+++ Ausgewählter Auszug +++

Die Meinungen waren getheilt über die Frage, welcher von den beiden Punkten Enns oder Linz grössere Vortheile zur Vertheidigung des Donauthales darbiete, folglich befestigt werden sollte. Eine Mehrzahl sprach sich für ersteren aus, und zwei ausgezeichnete Ingenieur-Generale entwarfen Pläne zum Bau einer Festung bei Enns. Doch anstatt ihren Stolz darein zu legen, den Zweck auf die möglichst einfache Art zu erreichen, ging ihrAntrag dahin, einen ausserordentlich grossen Raum mit zahlreichen Werken zu umfassen. Die Ausführung dieser Entwürfe hätte grosse Summen gekostet. Dadurch sah sich die Staatsverwaltung veranlasst, die Sache gänzlich aufzugeben, als ob es nicht möglich wäre, Enns auf eine von der vorgeschlagenen verschiedene Art in Vertheidigungsstand zu setzen - oder sie nicht vermöchte, dem Geniecorps einen einfachern Plan abzufordern, ja sogar im schlimmsten Falle dessen Grundzüge vorzuzeichnen.

Endlich erschien ein Entwurf, welcher auch ausgeführt wurde, Linz durch einen Kreis einzelner Thürme zu befestigen, denen man die nämliche Haltbarkeit zuschrieb, wie zusammenhängenden Werken einer Festung.

+++

Aufgaben
#1 Fasse den Absatz des Auszugs, der mit „Die Meinungen waren getheilt“ beginnt, als kurze Liste zusammen. Die wesentlichen Fakten müssen erhalten bleiben.
#2 Nenne alle geographischen Namen, die im Auszug vorkommen.
#3 Bitte setze den Auszug über die Befestigung von Enns und Linz nach seinem letzten Satz fort.

+++ Einträge +++

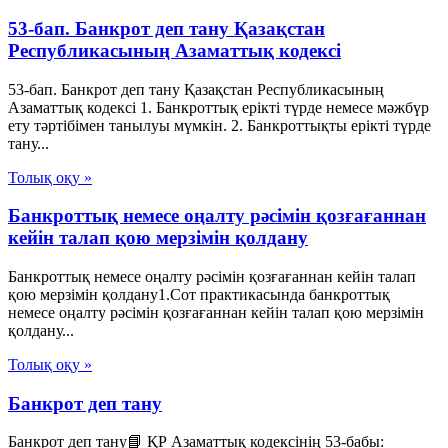
53-бап. Банкрот деп тану Қазақстан
Республикасының Азаматтық кодексi
53-бап. Банкрот деп тану Қазақстан Республикасының
Азаматтық кодексi 1. Банкроттық ерiктi түрде немесе мәжбүр
ету тәртiбiмен танылуы мүмкiн. 2. Банкроттықты ерiктi түрде
тану...
Толық оқу »
Банкроттық немесе оңалту рәсімін қозғағаннан
кейін талап қою мерзімін қолдану
Банкроттық немесе оңалту рәсімін қозғағаннан кейін талап
қою мерзімін қолдану1.Сот практикасында банкроттық
немесе оңалту рәсімін қозғағаннан кейін талап қою мерзімін
қолдану...
Толық оқу »
Банкрот деп тану
Банкрот деп тану📘 ҚР Азаматтық кодексінің 53-бабы: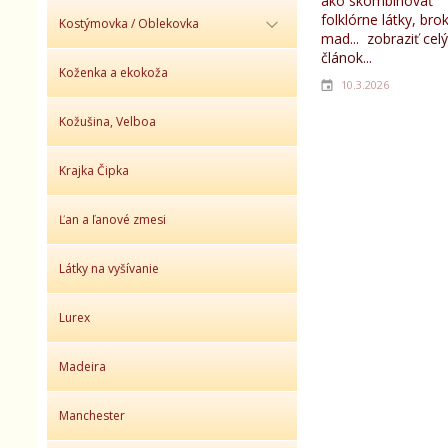
ako skombinovať
folklórne látky, bro
Kostýmovka / Oblekovka
mad...
zobraziť celý
článok...
Koženka a ekokoža
10.3.2026
Kožušina, Velboa
Krajka Čipka
Ľan a ľanové zmesi
Látky na vyšívanie
Lurex
Madeira
Manchester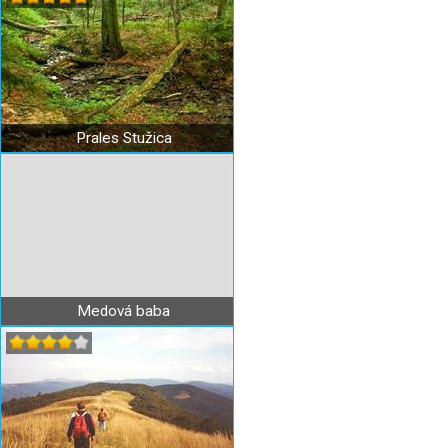
Prales Stužica
Medová baba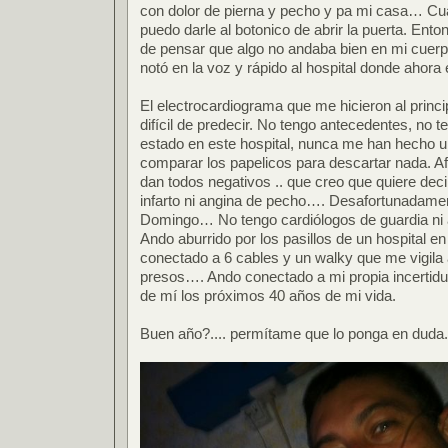
con dolor de pierna y pecho y pa mi casa… Cua
puedo darle al botonico de abrir la puerta. Ento
de pensar que algo no andaba bien en mi cuer
notó en la voz y rápido al hospital donde ahora 
El electrocardiograma que me hicieron al princ
difícil de predecir. No tengo antecedentes, no te
estado en este hospital, nunca me han hecho 
comparar los papelicos para descartar nada. Af
dan todos negativos .. que creo que quiere deci
infarto ni angina de pecho…. Desafortunadament
Domingo… No tengo cardiólogos de guardia ni 
Ando aburrido por los pasillos de un hospital en
conectado a 6 cables y un walky que me vigila 
presos…. Ando conectado a mi propia incertid
de mí los próximos 40 años de mi vida.
Buen año?.... permítame que lo ponga en duda.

+++

Lösungen
#1
- Strittig war, ob Enns oder Linz sich besser zur Verteidigung des Donautals eignete und daher befestigt werden sollte. Die Mehrheit sprach sich für Enns aus.
- Zwei Ingenieur-Generale entwarfen Pläne für eine Festung bei Enns. Diese sollte einen außerordentlich großen Raum mit zahlreichen Werken umfassen.
- Die Ausführung hätte große Summen gekostet. Deshalb gab die Staatsverwaltung das Vorhaben ganz auf, statt vom Geniecorps einen einfacheren Plan zu verlangen oder dessen Grundzüge selbst vorzugeben.

#2 Enns, Linz, Donauthal

#3
Späterhin erhielten die Bauten bei Linz den bescheidenen Namen eines verschanzten Lagers. Freilich war zu ihrer Anlage eine geringere Summe erfordert, als zu dem Bau selbst einer kleinen Festung; allein es ist in jeder Verwaltung, und besonders in jener des Staates immer ein Irrthum, wenn man den Werth einer Auslage nach der Nominalsumme und nicht nach ihrem Resultate berechnet.

Der österreichische Kaiserstaat ist im Westen auf der in sein Innerstes führenden Operationslinie an der Donau von jedem Bollwerk entblösst, und ein verschanztes Lager gewährt seiner Natur nach zu wenig Sicherheit und kann sich nicht lange genug halten, um für ein solches zu gelten.

Bei dem Lager von Linz wird ein ausgedehnter Raum durch eine Linie einzelner Thürme in einer Länge von 21/2 Meilen umfasst. Diese Linie kann nur auf zweierlei Art behauptet werden, und zwar entweder durch die Besetzung mit Truppen der Räume zwischen den Thürmen, oder durch Aufstellung einer Reserve in dem Centralpunkte, um sich von dort aus dem feindlichen Angriff entgegen zu werfen. Allein der Raum zwischen den Thürmen ist so bedeutend, das 96 bis 100.000 Mann kaum hinreichen, ihn zu besetzen.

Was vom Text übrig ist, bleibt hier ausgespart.